(PROVIDED ENTRIES begins)
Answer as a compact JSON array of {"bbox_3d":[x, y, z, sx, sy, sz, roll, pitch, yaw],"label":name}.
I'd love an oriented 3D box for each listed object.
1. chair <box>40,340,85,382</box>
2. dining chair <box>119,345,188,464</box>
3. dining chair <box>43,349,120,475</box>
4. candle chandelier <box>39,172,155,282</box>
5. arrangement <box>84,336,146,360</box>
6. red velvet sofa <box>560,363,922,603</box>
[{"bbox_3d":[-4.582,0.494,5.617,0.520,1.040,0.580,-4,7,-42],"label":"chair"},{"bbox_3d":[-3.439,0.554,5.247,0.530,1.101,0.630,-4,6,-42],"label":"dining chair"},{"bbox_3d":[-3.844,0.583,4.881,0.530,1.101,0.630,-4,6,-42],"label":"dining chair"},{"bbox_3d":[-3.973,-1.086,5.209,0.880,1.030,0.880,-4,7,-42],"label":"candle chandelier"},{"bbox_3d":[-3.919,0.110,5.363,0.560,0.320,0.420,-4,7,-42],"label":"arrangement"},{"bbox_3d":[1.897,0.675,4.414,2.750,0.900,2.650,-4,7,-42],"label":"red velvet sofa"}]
(PROVIDED ENTRIES ends)
In the listing above, find the line that contains "5. arrangement <box>84,336,146,360</box>". Write it out exactly, along with each line after it up to and including the last.

5. arrangement <box>84,336,146,360</box>
6. red velvet sofa <box>560,363,922,603</box>
[{"bbox_3d":[-4.582,0.494,5.617,0.520,1.040,0.580,-4,7,-42],"label":"chair"},{"bbox_3d":[-3.439,0.554,5.247,0.530,1.101,0.630,-4,6,-42],"label":"dining chair"},{"bbox_3d":[-3.844,0.583,4.881,0.530,1.101,0.630,-4,6,-42],"label":"dining chair"},{"bbox_3d":[-3.973,-1.086,5.209,0.880,1.030,0.880,-4,7,-42],"label":"candle chandelier"},{"bbox_3d":[-3.919,0.110,5.363,0.560,0.320,0.420,-4,7,-42],"label":"arrangement"},{"bbox_3d":[1.897,0.675,4.414,2.750,0.900,2.650,-4,7,-42],"label":"red velvet sofa"}]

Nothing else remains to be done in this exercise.